Periodi di lacrime e sangue. Bruxelles esigeva. Roma batteva i tacchi. Mentre Stampa e Repubblica lodavano l’inevitabile austerità. «Ce lo chiede l’Europa», ritmavano in coro progressisti e professori. Adesso, invece, non ci sono santi. La Stampa fa pelo e contropelo agli imperanti predoni, unici responsabili dello sfacelo. Crescono spesa privata e liste d’attesa. Guardie mediche in straordinario affanno. Coesione sociale a rischio. Insomma: urge adeguare i finanziamenti agli standard europei. E anche Repubblica non sente ragioni, appellandosi all’eterno proverbio napoletano: «Chi ha avuto ha avuto, chi ha dato ha dato, scurdammoce o’ passato». Parte dunque lancia in resta, prendendo spunto dalla raccolta di firme. Professoroni e cattedratici sollecitano un piano «straordinario di investimenti». La richiesta diventa un insuperabile pretesto. Le tinte fosche, sui due quotidiani, diventano color pece: «Ospedali a pezzi e attese infinite». L’Italia è «fanalino di coda nella spesa». Urlo di dolore schleiniano: «Non diventi un Paese per ricchi». Conseguente è l’editoriale a corredo, intitolato: «L’eguaglianza negata». Segue a pagina 25, dove osano solo gli affezionati. E lì, tra una stilettata e l’altra all’inumano esecutivo, si legge: «La sanità pubblica italiana ha conosciuto negli ultimi 15 anni un declino costante e accelerato, aggravato dalla pandemia che ha fatto esplodere anche una crisi di personale e formazione».
Oibò. Proprio gli irripetibili anni in cui Repubblica era controllata da Carlo De Benedetti, tessera numero uno del Pd. A marzo 2012, mentre Monti annuncia inesorabili economie, l’Ingegnere gongola: «Credo che il presidente della Repubblica abbia fatto un capolavoro politico nel riuscire a mettere il miglior primo ministro che ci sia». L’allora corazzata di largo Fochetti, d’altronde, aveva già salutato l’avvento del morigeratissimo messia con smodato tripudio: «Quasi otto italiani su dieci manifestano un giudizio positivo nei confronti del governo. Ma il consenso personale del nuovo presidente del Consiglio è ancora più ampio: 84%». Del resto, osserva il quotidiano il 20 novembre 2011, «è bastata una settimana perché il clima d’opinione svoltasse dalla depressione all’euforia». Un mese dopo, il professore in loden comincia a depauperare la sanità con il decreto «Salva Italia». Inaugurando una lunga epoca di sforbiciate, poi continuate con i tre esecutivi targati dem. 37 miliardi di tagli: 200 piccoli ospedali, 45.000 letti, 6 mila medici e 11.000 infermieri.

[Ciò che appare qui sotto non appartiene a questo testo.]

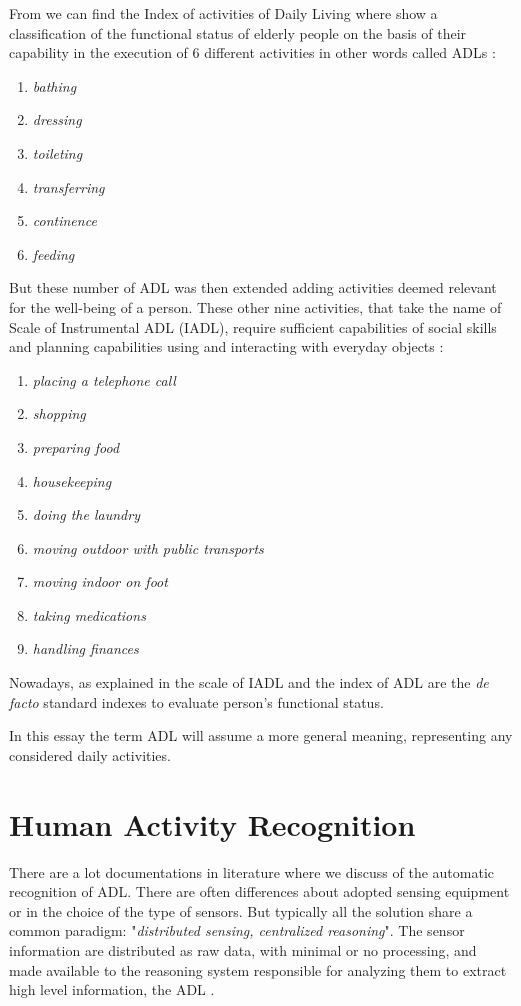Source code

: \documentclass{thesisreport}
\begin{document}
From \cite{Multidisciplinary} we can find the Index of activities of Daily Living where show a classification of the functional status of elderly people on the basis of their capability in the execution of 6 different activities in other words called ADLs \cite{buoncompagni2017towards}:
\begin{enumerate}[noitemsep,topsep=1pt,parsep=1pt,partopsep=1pt]
    \item \textit{bathing}
    \item \textit{dressing}
    \item \textit{toileting}
    \item \textit{transferring}
    \item \textit{continence}
    \item \textit{feeding}
\end{enumerate}

But these number of ADL was then extended adding activities deemed relevant for the well-being of a person. These other nine activities, that take the name of Scale of Instrumental ADL \cite{lawton1970assessment} (IADL), require sufficient capabilities of social skills and planning capabilities using and interacting with everyday objects \cite{buoncompagni2017towards}:
\begin{enumerate}[noitemsep,topsep=1pt,parsep=1pt,partopsep=1pt]
    \item \textit{placing a telephone call}
    \item \textit{shopping}
    \item \textit{preparing food}
    \item \textit{housekeeping}
    \item \textit{doing the laundry}
    \item \textit{moving outdoor with public transports}
    \item \textit{moving indoor on foot}
    \item \textit{taking medications}
    \item \textit{handling finances}
\end{enumerate}
Nowadays, as explained in \cite{bruno2014public} the scale of IADL and the index of ADL are the \textit{de facto} standard indexes to evaluate person’s functional status\cite{buoncompagni2017towards}. 

In this essay the term ADL will assume a more general meaning, representing any  considered daily activities. 

\section{Human Activity Recognition}
There are a lot documentations in literature where we discuss of the automatic recognition of ADL. There are often differences about adopted sensing equipment or in the choice of the type of sensors. But typically all the solution share a common paradigm: "\textit{distributed sensing, centralized reasoning}". The sensor information are distributed as raw data, with minimal or no processing, and made available to the reasoning system responsible for analyzing them to extract high level information, the ADL \cite{buoncompagni2017towards}.   
\end{document}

Solo adesso, però, Elly si ridesta. Imbambolata su tutto lo scibile politico, dalle guerre nel mondo all’alleanza con i grillini, non le rimane che riesumare l’arcinoto. Per carità: nessuno nega gli atavici ed enormi affanni del nostro sistema sanitario. Ma per addossarli all’attuale maggioranza serve rara audacia. Fortunatamente, a dare manforte, accorre la sempre amica stampa elkanniana: «Il governo uccide la sanità». Un’ardita operazione politico editoriale. È il ritorno dei giornali Jedi, contro il lato oscuro della forza. Peccato abbiano sbagliato galassia.